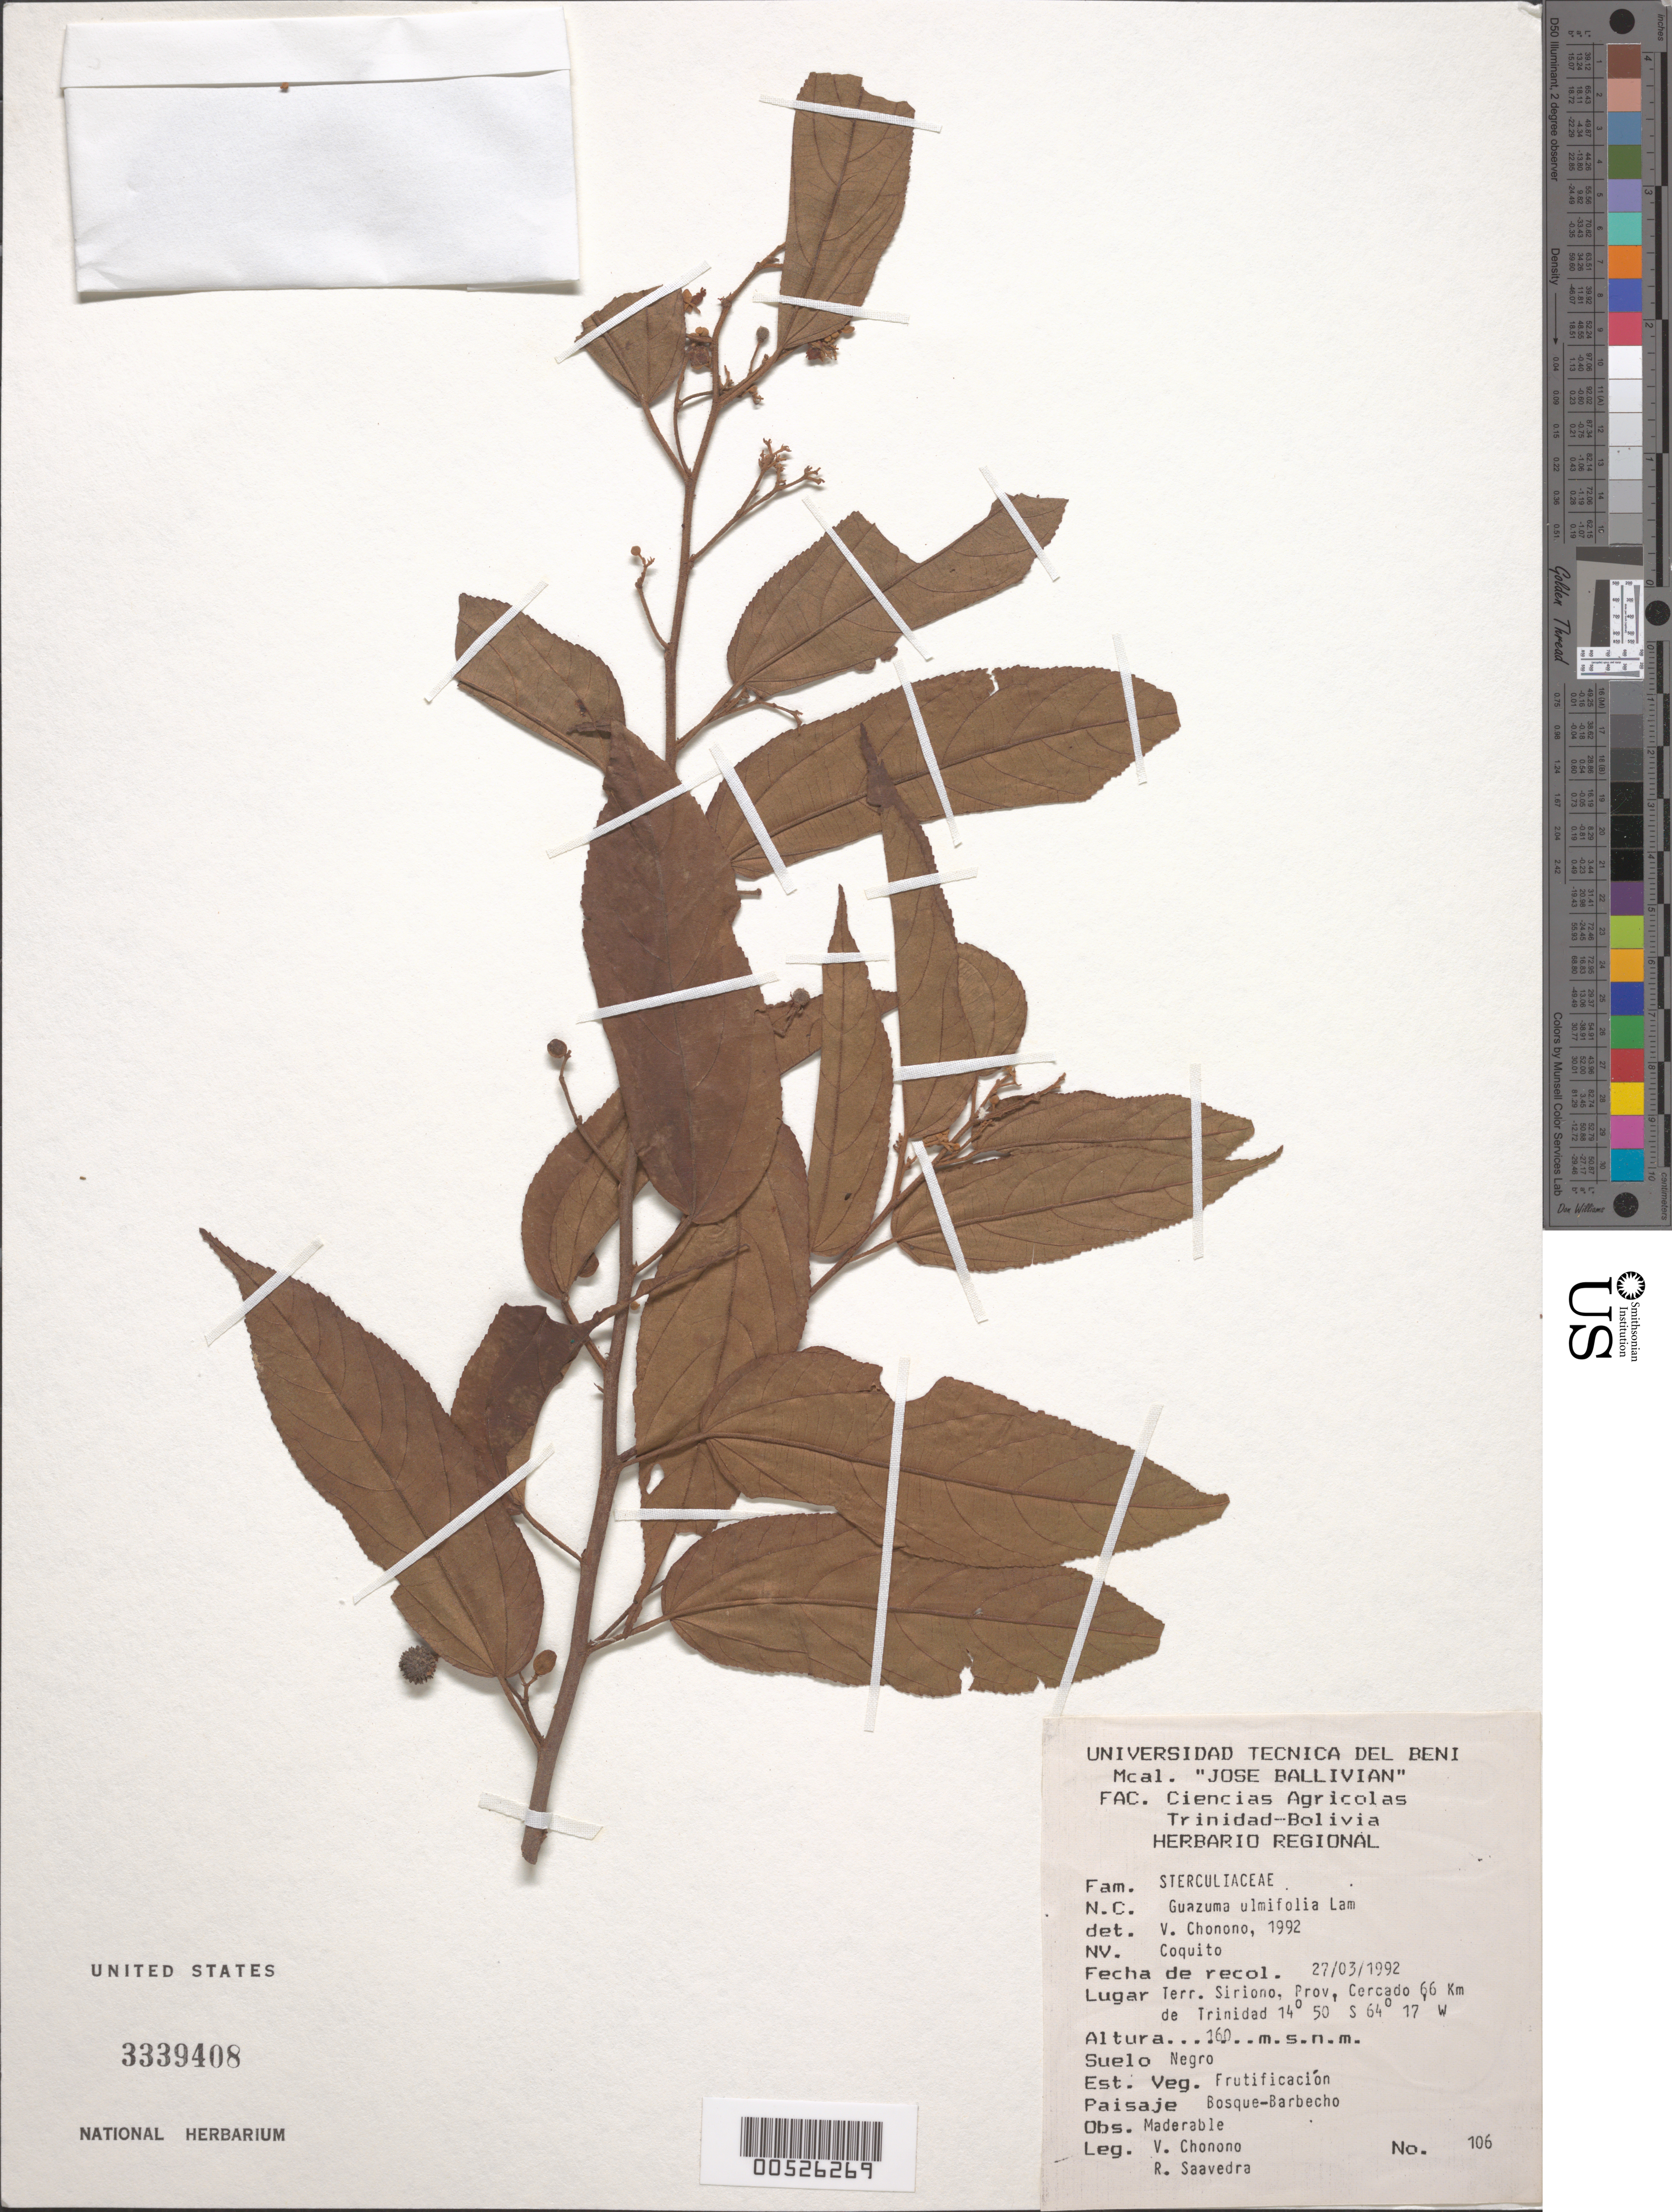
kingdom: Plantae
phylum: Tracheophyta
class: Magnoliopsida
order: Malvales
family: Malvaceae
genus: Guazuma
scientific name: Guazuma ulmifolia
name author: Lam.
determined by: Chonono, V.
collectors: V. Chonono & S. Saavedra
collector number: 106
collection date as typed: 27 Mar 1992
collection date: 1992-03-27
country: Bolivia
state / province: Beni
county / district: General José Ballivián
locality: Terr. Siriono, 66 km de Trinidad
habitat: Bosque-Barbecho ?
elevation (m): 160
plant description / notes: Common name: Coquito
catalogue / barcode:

Stated goal: Write out every line of the records above word for word, leaving out the pictures.

Exercise solution:
kingdom: Plantae
phylum: Tracheophyta
class: Magnoliopsida
order: Malvales
family: Malvaceae
genus: Guazuma
scientific name: Guazuma ulmifolia
name author: Lam.
determined by: Chonono, V.
collectors: V. Chonono & S. Saavedra
collector number: 106
collection date as typed: 27 Mar 1992
collection date: 1992-03-27
country: Bolivia
state / province: Beni
county / district: General José Ballivián
locality: Terr. Siriono, 66 km de Trinidad
habitat: Bosque-Barbecho ?
elevation (m): 160
plant description / notes: Common name: Coquito
catalogue / barcode:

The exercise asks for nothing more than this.